Sure enough, the stock's all-time high was
$17.19, more than double its recent price.
This is where investors should ask about three other important
issues.
First, does Darling have a sustainable competitive advantage?
Yes. Anyone else looking to get into this business must have
expertise in chemistry, agriculture and in meeting complex
government regulations.
Second, what about management? It improved a negative
cash flow
situation during the mad cow scare of the early 2000s and is now
generating more than $50 million a year in cash. Its paid down a
lot of debt over the years and also recognizes that new
regulations may create an opportunity to offer services nobody
else has. Management has also posted an outstanding return on
equity and has hedged the company well against both rising fuel
costs and decreasing commodity prices.
Third, is the company so undervalued that a takeover could
happen? This isn't a requirement for me to buy the stock, but if
the answer is affirmative, it provides extra incentive.
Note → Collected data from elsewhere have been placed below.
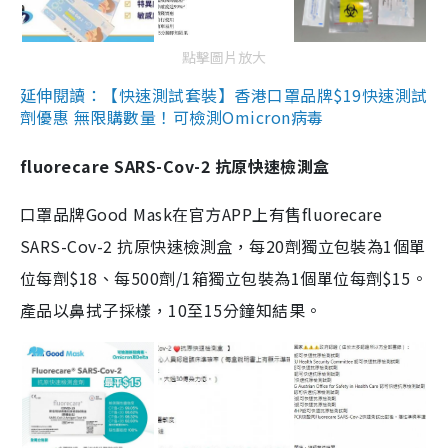
點擊圖片放大
延伸閱讀：【快速測試套裝】香港口罩品牌$19快速測試
劑優惠 無限購數量！可檢測Omicron病毒
fluorecare SARS-Cov-2 抗原快速檢測盒
口罩品牌Good Mask在官方APP上有售fluorecare
SARS-Cov-2 抗原快速檢測盒，每20劑獨立包裝為1個單
位每劑$18、每500劑/1箱獨立包裝為1個單位每劑$15。
產品以鼻拭子採樣，10至15分鐘知結果。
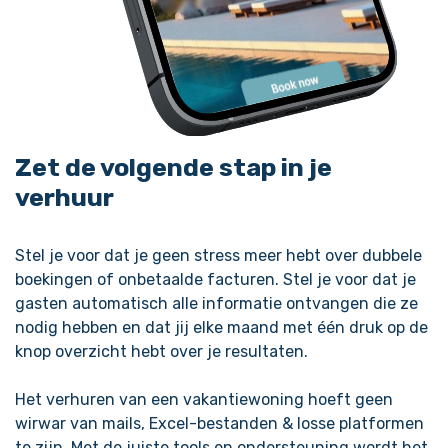
Zet de volgende stap in je
verhuur
Stel je voor dat je geen stress meer hebt over dubbele
boekingen of onbetaalde facturen. Stel je voor dat je
gasten automatisch alle informatie ontvangen die ze
nodig hebben en dat jij elke maand met één druk op de
knop overzicht hebt over je resultaten.
Het verhuren van een vakantiewoning hoeft geen
wirwar van mails, Excel-bestanden & losse platformen
te zijn. Met de juiste tools en ondersteuning wordt het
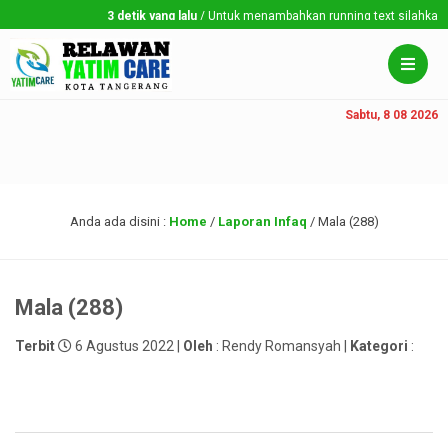
3 detik yang lalu
/ Untuk menambahkan running text silahkan ke 
Sabtu, 8 08 2026
Anda ada disini :
Home
/
Laporan Infaq
/
Mala (288)
Mala (288)
Terbit
6 Agustus 2022 |
Oleh
: Rendy Romansyah |
Kategori
:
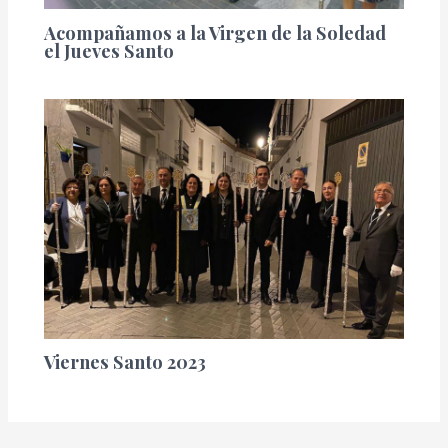
Acompañamos a la Virgen de la Soledad
el Jueves Santo
Viernes Santo 2023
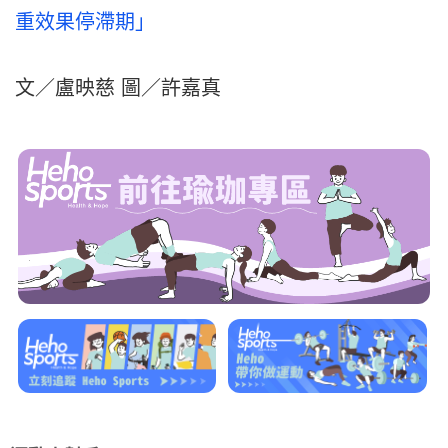
重效果停滯期」
文／盧映慈 圖／許嘉真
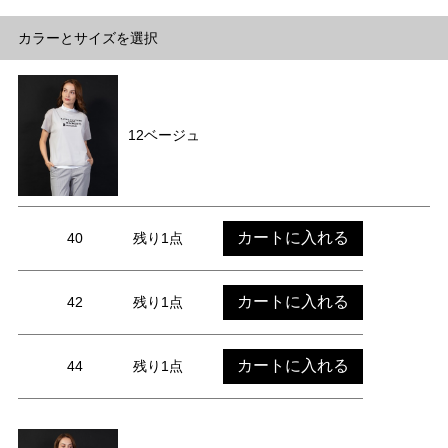
カラーとサイズを選択
12ベージュ
カートに入れる
40
残り1点
カートに入れる
42
残り1点
カートに入れる
44
残り1点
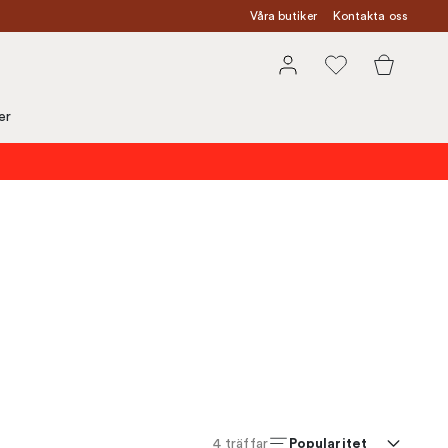
Våra butiker
Kontakta oss
er
Popularitet
4
träffar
The very low EV/EBITDA is the ratio to watch, and as I said, it
is under the target for a takeover. There are chicken companies
out there, such as Pilgrim's Pride (NYSE: PPC), that
would benefit from having its own rendering business. Pilgrim's
has $180 million of net cash on its books, which isn't nearly
enough to take out Darling, but a private-equity fund that wants
to play along would make that acquisition feasible.
Action to Take --> Buy
Darling. It's the largest company of its kind. Everyone eats
meat and chicken. The company is an experienced player in a
sector with high barriers to entry, on solid financial footing
and is extremely undervalued. I see an easy upside of +100% from
here and possibly a buyout within five years.